Book review: Everywhere I Look, Helen Garner (2016)

I seem to remember this book being talked about on TV by Leigh Sales as a book replete with positive stories but I have to admit that, for me, this strange little miscellany resembled nothing more than a collection of bric-a-brac. All very entertaining, I'm quite sure, but it's not something that has a solid core that you can easily address in a critical appraisal like the one you are currently reading.

To be quite honest the pieces that appealed most to me were of an autobiographical nature. I've not seem diary entries being used in this way by a reputable non-fiction author before, so it was something that strikes me as being out-of-the-ordinary. But I loved reading about Garner's children and beloved grandchildren.

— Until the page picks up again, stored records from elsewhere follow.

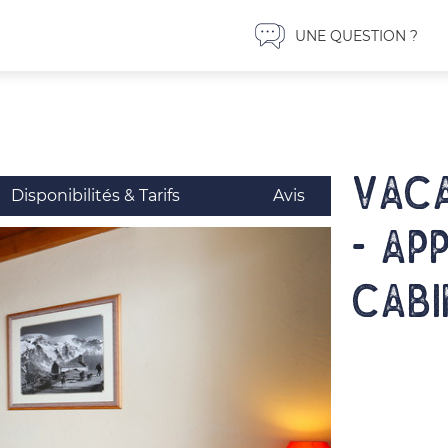
UNE QUESTION ?
Vaca
Disponibilités & Tarifs
Avis
- Ap
cabi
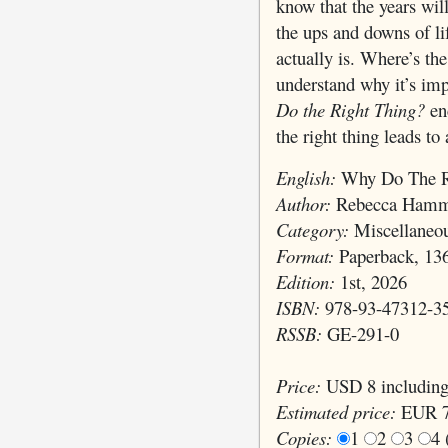
know that the years wil
the ups and downs of li
actually is. Where’s the
understand why it’s imp
Do the Right Thing?
enc
the right thing leads to
English:
Why Do The R
Author:
Rebecca Ham
Category:
Miscellaneo
Format:
Paperback, 13
Edition:
1st, 2026
ISBN:
978-93-47312-3
RSSB:
GE-291-0
Price:
USD 8 including
Estimated price:
EUR 7
Copies:
1
2
3
4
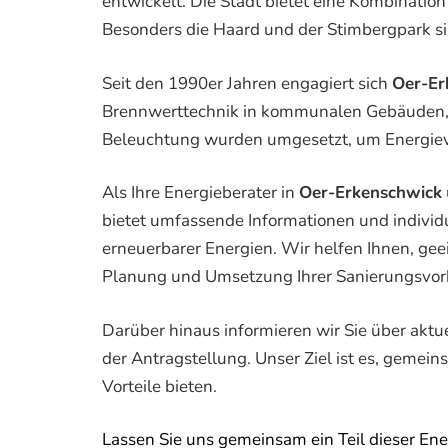
entwickelt. Die Stadt bietet eine Kombinati
Besonders die Haard und der Stimbergpark si
Seit den 1990er Jahren engagiert sich
Oer-Er
Brennwerttechnik in kommunalen Gebäuden, d
Beleuchtung wurden umgesetzt, um Energieve
Als Ihre Energieberater in
Oer-Erkenschwick
bietet umfassende Informationen und indivi
erneuerbarer Energien. Wir helfen Ihnen, gee
Planung und Umsetzung Ihrer Sanierungsvo
Darüber hinaus informieren wir Sie über aktu
der Antragstellung. Unser Ziel ist es, gemei
Vorteile bieten.
Lassen Sie uns gemeinsam ein Teil dieser Ene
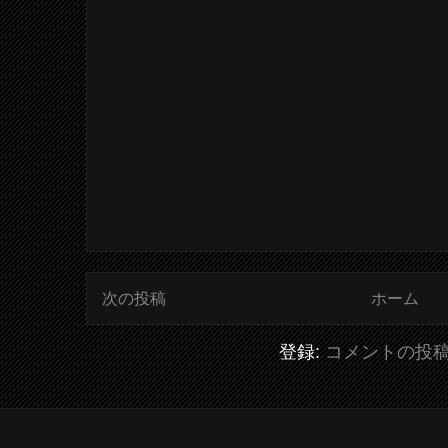
次の投稿
ホーム
登録:
コメントの投稿 (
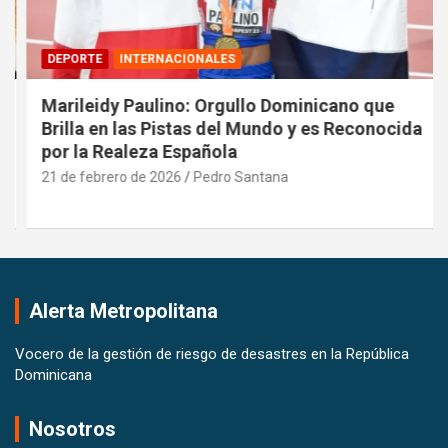
DEPORTE
INTERNACIONALES
Marileidy Paulino: Orgullo Dominicano que
Brilla en las Pistas del Mundo y es Reconocida
por la Realeza Española
21 de febrero de 2026
Pedro Santana
Alerta Metropolitana
Vocero de la gestión de riesgo de desastres en la República
Dominicana
Nosotros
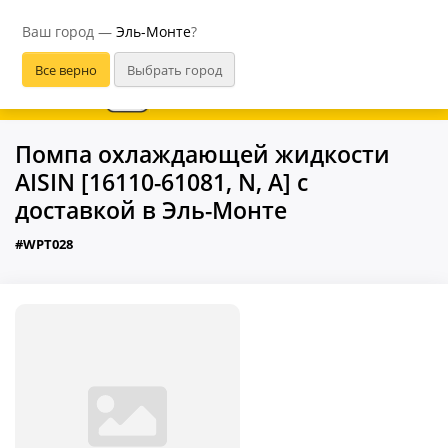
Эль-Монте
Ваш город —
Эль-Монте
?
В приложении удобнее
Помпа охлаждающей жидкости
AISIN [16110-61081, N, A] с
доставкой в Эль-Монте
#WPT028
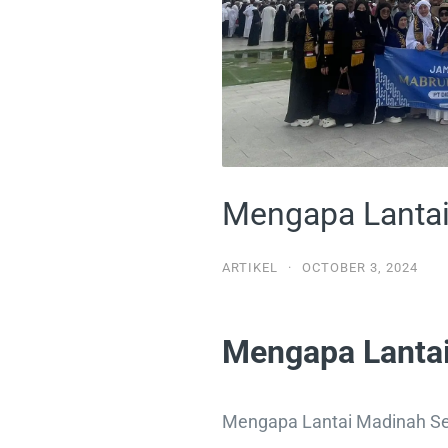
Mengapa Lantai
ARTIKEL
·
OCTOBER 3, 2024
Mengapa Lantai
Mengapa Lantai Madinah Se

She is, of course, the age of anyone's nanna, and is well qualified to be telling people what she thinks of little Tom or whomever she is charged with keeping an eye on at any one time. There is a deep humanity at work in these whisper-slight vignettes, small slivers of time and action that capture something of lived experience in a fresh and engaging way.

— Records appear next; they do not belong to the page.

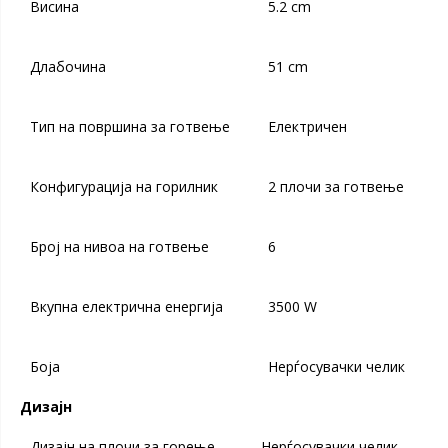
Висина
5.2 cm
Длабочина
51 cm
Тип на површина за готвење
Електричен
Конфигурација на горилник
2 плочи за готвење
Број на нивоа на готвење
6
Вкупна електрична енергија
3500 W
Боја
Нерѓосувачки челик
Дизајн
Дизајн на плочи за горење
Нерѓосувачки челик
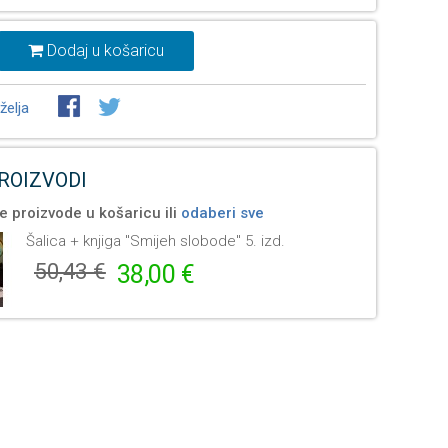
Dodaj u košaricu
želja
PROIZVODI
e proizvode u košaricu ili
odaberi sve
Šalica + knjiga "Smijeh slobode" 5. izd.
50,43 €
38,00 €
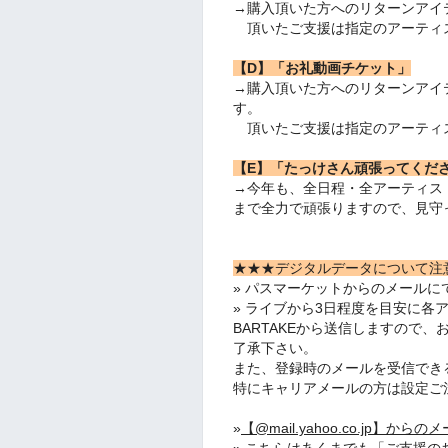
→購入頂いた方へのリターンアイ
頂いたご支援は指定のアーティ
【D】「お礼動画チケット」
→購入頂いた方へのリターンアイ
す。
頂いたご支援は指定のアーティ
【E】「たっけさん頑張ってくだ
→今年も、全日程・全アーティス
まで全力で頑張りますので、見守
★★★デジタルデータについて注
» パスマーケットからのメールに
» ライブから3日程度を目安に各
BARTAKEから送信しますので
了承下さい。
また、登録時のメールを受信でき
特にキャリアメールの方は設定ご
»
【@mail.yahoo.co.jp
» こちらはあくまでも「ご支援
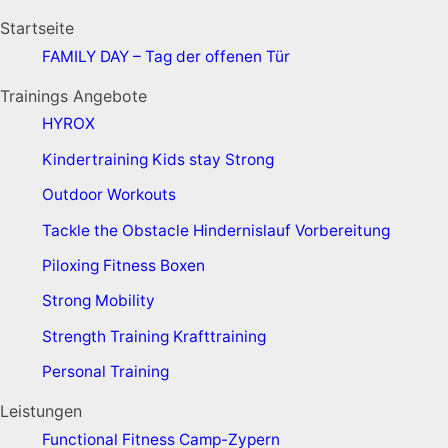
Startseite
FAMILY DAY – Tag der offenen Tür
Trainings Angebote
HYROX
Kindertraining
Kids stay Strong
Outdoor Workouts
Tackle the Obstacle
Hindernislauf Vorbereitung
Piloxing
Fitness Boxen
Strong Mobility
Strength Training
Krafttraining
Personal Training
Leistungen
Functional Fitness Camp-Zypern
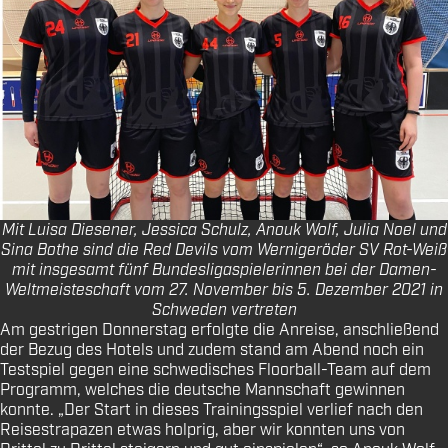
Mit Luisa Diesener, Jessica Schulz, Anouk Wolf, Julia Noel und
Sina Bothe sind die Red Devils vom Wernigeröder SV Rot-Weiß
mit insgesamt fünf Bundesligaspielerinnen bei der Damen-
Weltmeisteschaft vom 27. November bis 5. Dezember 2021 in
Schweden vertreten
Am gestrigen Donnerstag erfolgte die Anreise, anschließend
der Bezug des Hotels und zudem stand am Abend noch ein
Testspiel gegen eine schwedisches Floorball-Team auf dem
Programm, welches die deutsche Mannschaft gewinnen
konnte. „Der Start in dieses Trainingsspiel verlief nach den
Reisestrapazen etwas holprig, aber wir konnten uns von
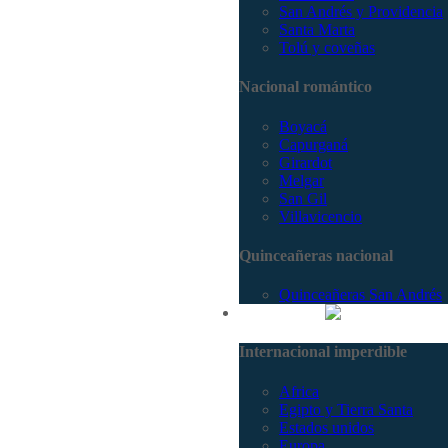
San Andrés y Providencia
Santa Marta
Tolú y coveñas
Nacional romántico
Boyacá
Capurganá
Girardot
Melgar
San Gil
Villavicencio
Quinceañeras nacional
Quinceañeras San Andrés
Internacional
Internacional imperdible
Africa
Egipto y Tierra Santa
Estados unidos
Europa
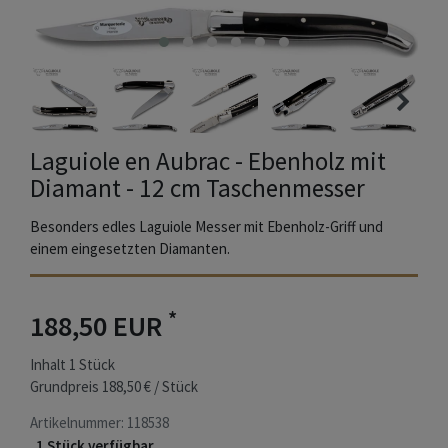
Laguiole en Aubrac - Ebenholz mit
Diamant - 12 cm Taschenmesser
Besonders edles Laguiole Messer mit Ebenholz-Griff und
einem eingesetzten Diamanten.
*
188,50 EUR
Inhalt
1
Stück
Grundpreis
188,50 € / Stück
Artikelnummer:
118538
1 Stück verfügbar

Elsewhere in the book we find some of the reportage for which Garner is probably now most famous. She has spent many, many hours seated in courtrooms taking notes and observing the proceedings in camera. Here you will find some new pieces - though short ones - to add to her well-known catalogue of writing on crime and the darker parts of the human soul.

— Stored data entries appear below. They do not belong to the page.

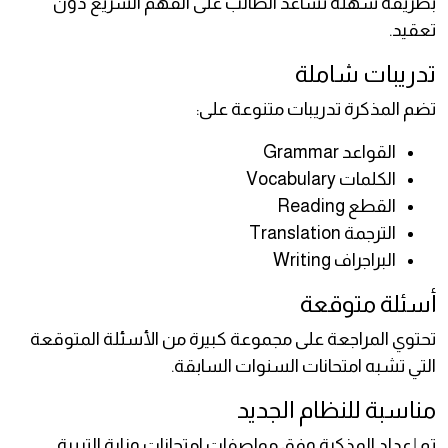
بطريقة سهلة تساعد الطالب على الفهم السريع دون
تعقيد.
تدريبات شاملة
تضم المذكرة تدريبات متنوعة على:
القواعد Grammar
الكلمات Vocabulary
القطع Reading
الترجمة Translation
البراجراف Writing
أسئلة متوقعة
تحتوي المراجعة على مجموعة كبيرة من الأسئلة المتوقعة
التي تشبه امتحانات السنوات السابقة.
مناسبة للنظام الجديد
تم إعداد المذكرة وفق مواصفات امتحانات وزارة التربية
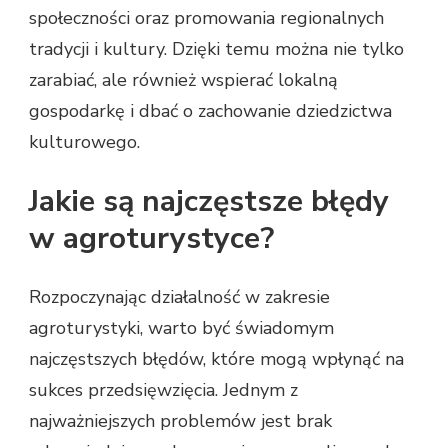
społeczności oraz promowania regionalnych
tradycji i kultury. Dzięki temu można nie tylko
zarabiać, ale również wspierać lokalną
gospodarkę i dbać o zachowanie dziedzictwa
kulturowego.
Jakie są najczęstsze błędy
w agroturystyce?
Rozpoczynając działalność w zakresie
agroturystyki, warto być świadomym
najczęstszych błędów, które mogą wpłynąć na
sukces przedsięwzięcia. Jednym z
najważniejszych problemów jest brak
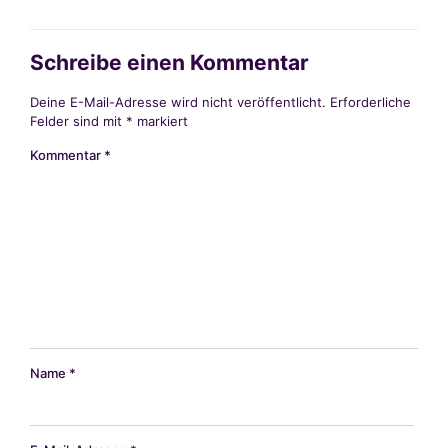
Schreibe einen Kommentar
Deine E-Mail-Adresse wird nicht veröffentlicht.
Erforderliche
Felder sind mit
*
markiert
Kommentar
*
Name
*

I was sometimes terribly moved while reading this book. Often I would skip quickly, with a sigh, from the end of one piece to the beginning of the next, eager to discover what new gem Garner had chosen to display for my entertainment and instruction. The difficulties of other people's dogs, the problems with being of a certain age and female, or the wonder of small boys who say outrageous things without even meaning to. Life is a puzzle. But you'd have to say that despite the irregular construction of the whole the parts are very much worth the reading. And finishing up with a tour-de-force on the non-linguistic medium of ballet serves to highlight most forcibly the rare quality of Garner's art.